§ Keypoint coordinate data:
——————

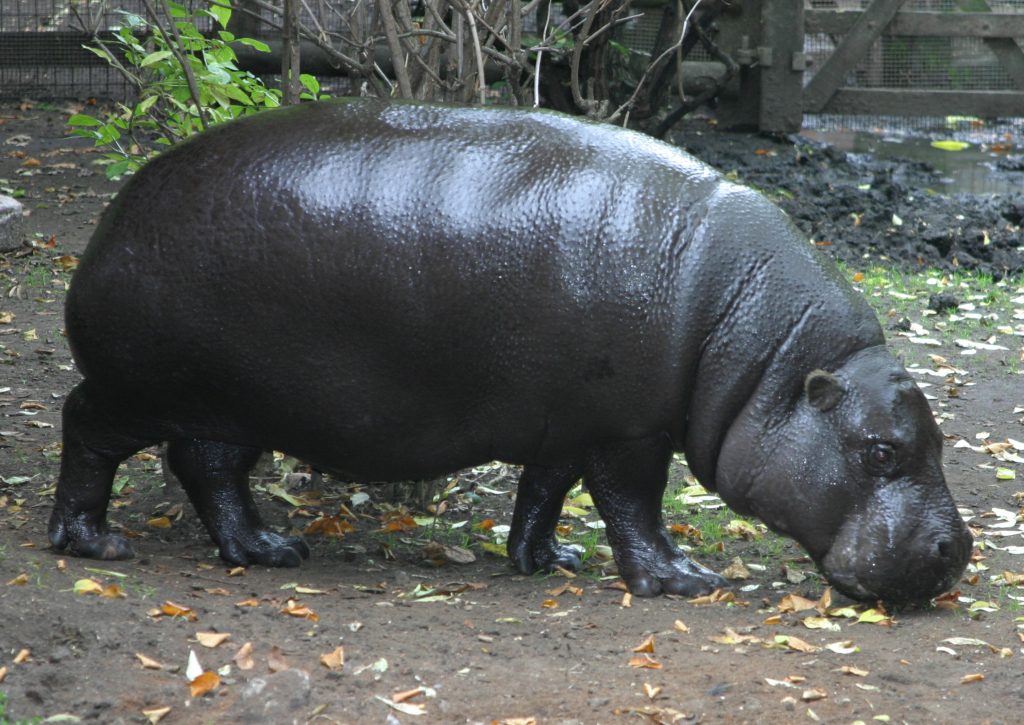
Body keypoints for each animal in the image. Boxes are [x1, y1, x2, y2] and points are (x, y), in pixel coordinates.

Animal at [51, 99, 970, 602]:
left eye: (936, 438)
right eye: (880, 450)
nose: (956, 550)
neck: (765, 356)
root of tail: (118, 208)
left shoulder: (564, 420)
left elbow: (544, 491)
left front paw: (545, 560)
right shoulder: (629, 430)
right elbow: (632, 503)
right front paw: (682, 580)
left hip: (228, 405)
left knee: (209, 470)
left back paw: (270, 551)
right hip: (138, 386)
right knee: (87, 428)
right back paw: (91, 543)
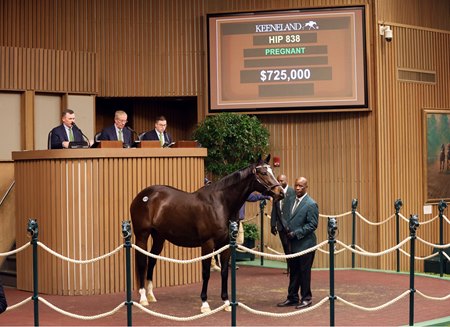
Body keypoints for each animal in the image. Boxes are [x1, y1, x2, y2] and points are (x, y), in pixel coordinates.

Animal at [130, 155, 284, 314]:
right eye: (263, 173)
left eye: (272, 171)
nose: (280, 193)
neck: (221, 203)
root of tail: (144, 195)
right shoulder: (207, 244)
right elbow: (206, 272)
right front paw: (204, 304)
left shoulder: (226, 244)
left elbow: (224, 271)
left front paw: (226, 302)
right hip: (142, 235)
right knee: (141, 262)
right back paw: (143, 297)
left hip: (159, 237)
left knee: (151, 260)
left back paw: (150, 295)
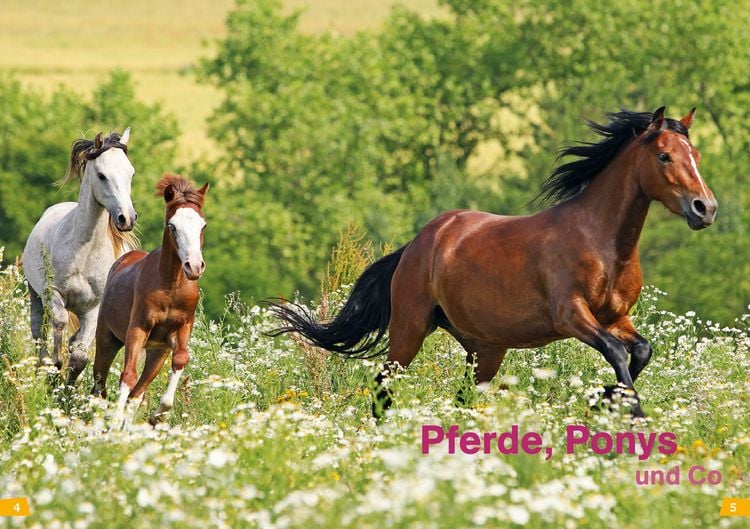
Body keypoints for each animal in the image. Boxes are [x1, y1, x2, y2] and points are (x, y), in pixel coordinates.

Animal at [23, 129, 137, 383]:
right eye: (102, 175)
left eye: (130, 173)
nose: (127, 218)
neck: (85, 253)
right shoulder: (53, 293)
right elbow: (59, 322)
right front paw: (54, 369)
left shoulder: (94, 307)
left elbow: (80, 358)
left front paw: (66, 389)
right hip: (35, 295)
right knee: (37, 332)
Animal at [91, 174, 208, 430]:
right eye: (172, 226)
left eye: (203, 225)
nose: (194, 266)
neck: (171, 287)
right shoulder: (138, 329)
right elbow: (127, 376)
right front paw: (114, 424)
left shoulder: (180, 329)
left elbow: (180, 359)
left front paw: (158, 415)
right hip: (107, 339)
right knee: (99, 384)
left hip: (156, 352)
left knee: (138, 392)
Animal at [269, 107, 718, 418]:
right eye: (664, 156)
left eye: (695, 153)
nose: (706, 208)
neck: (602, 242)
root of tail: (419, 243)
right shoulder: (572, 315)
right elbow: (618, 353)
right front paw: (629, 409)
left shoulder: (615, 317)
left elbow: (641, 350)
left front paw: (605, 398)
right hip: (409, 329)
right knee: (383, 386)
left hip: (484, 349)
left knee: (462, 397)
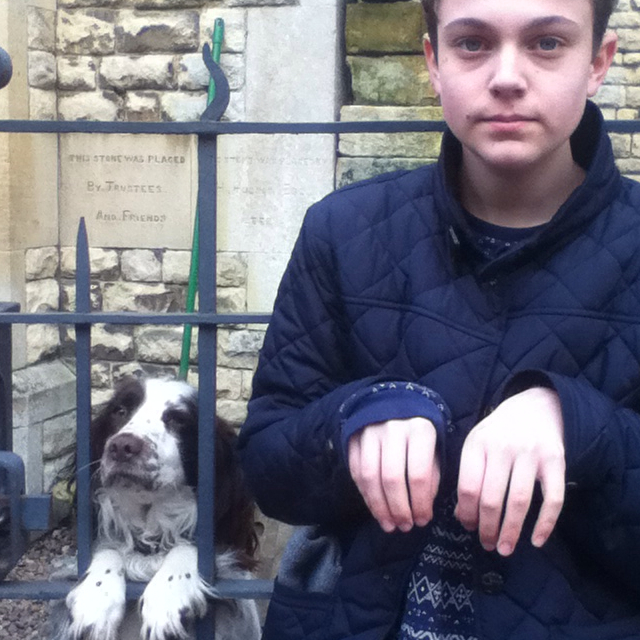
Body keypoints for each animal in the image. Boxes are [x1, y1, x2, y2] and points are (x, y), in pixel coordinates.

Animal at [48, 376, 261, 640]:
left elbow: (187, 545)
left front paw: (168, 597)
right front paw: (96, 596)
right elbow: (109, 548)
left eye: (178, 419)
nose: (122, 446)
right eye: (120, 411)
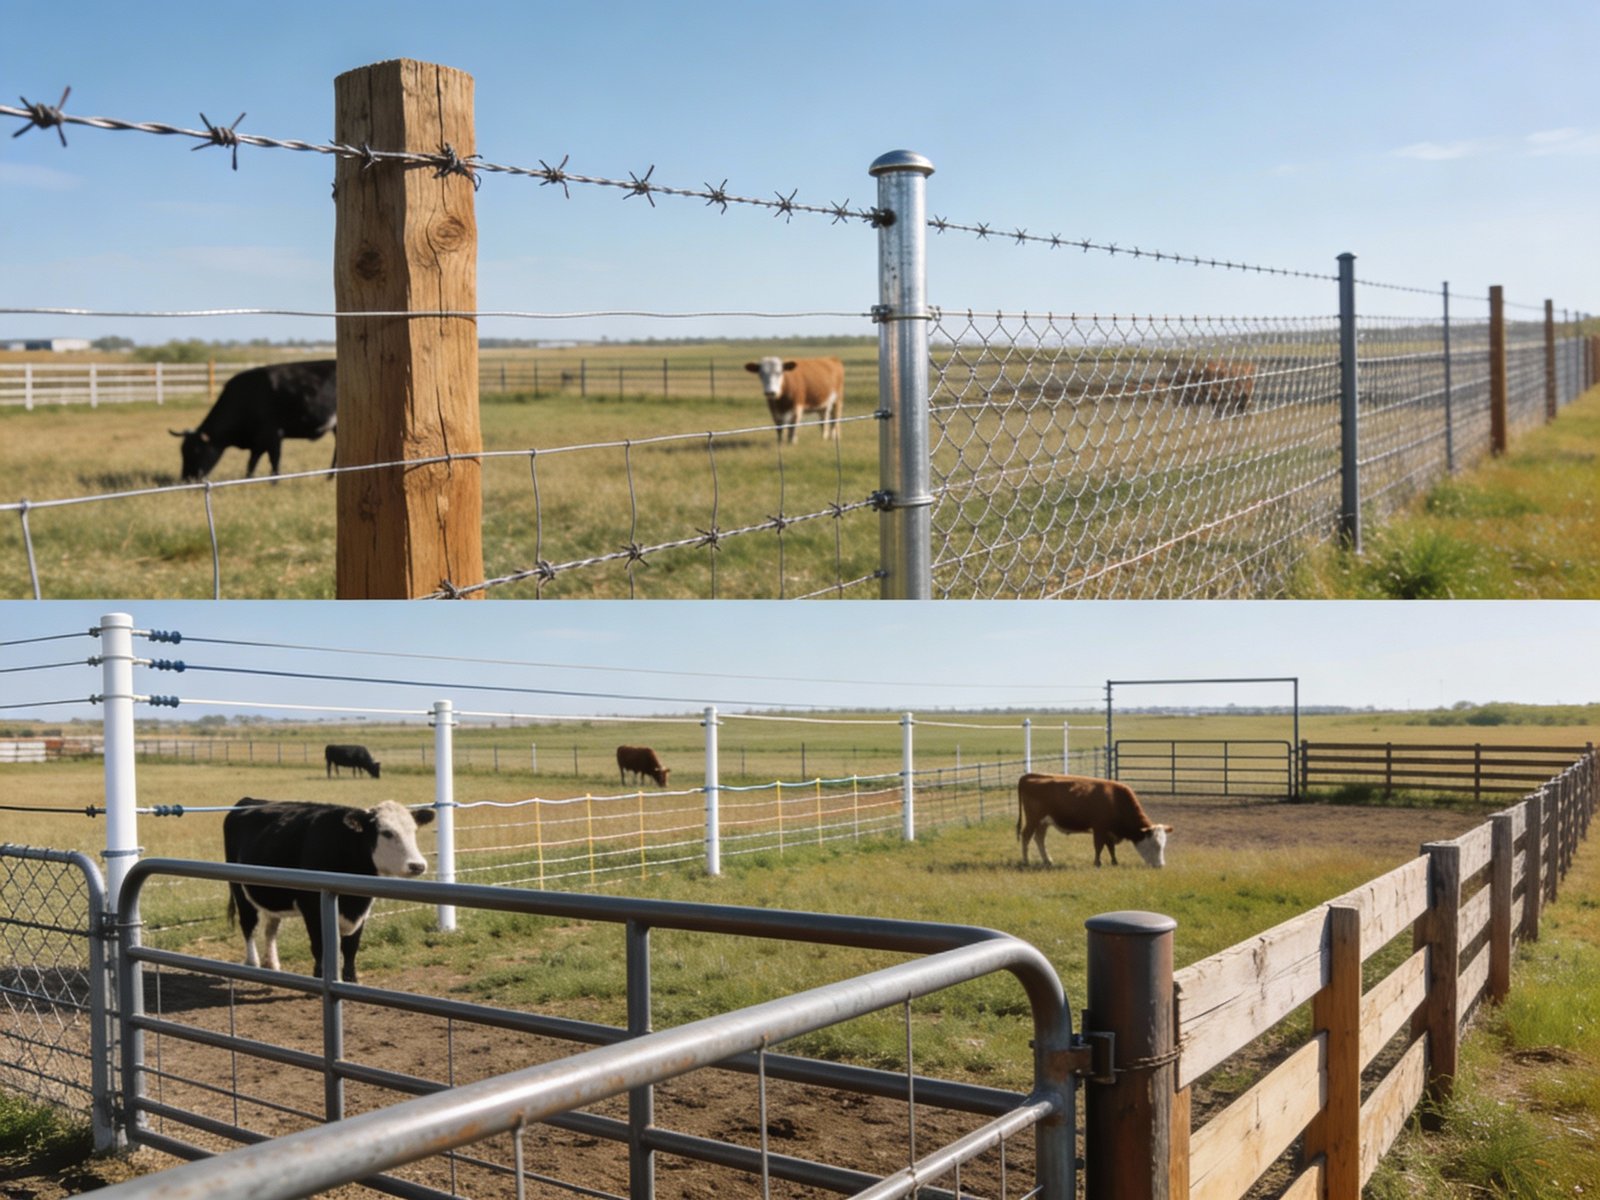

——————

Out of the data above, give again only the lines starting at the one holding "right elbow: (618, 353)" and ending at the one holding "left knee: (462, 397)", unchanged.

§ COMPLETED EXERCISE:
right elbow: (618, 353)
right front paw: (629, 409)
left shoulder: (615, 317)
left elbow: (641, 350)
left front paw: (605, 398)
right hip: (409, 329)
right knee: (383, 386)
left hip: (484, 349)
left knee: (462, 397)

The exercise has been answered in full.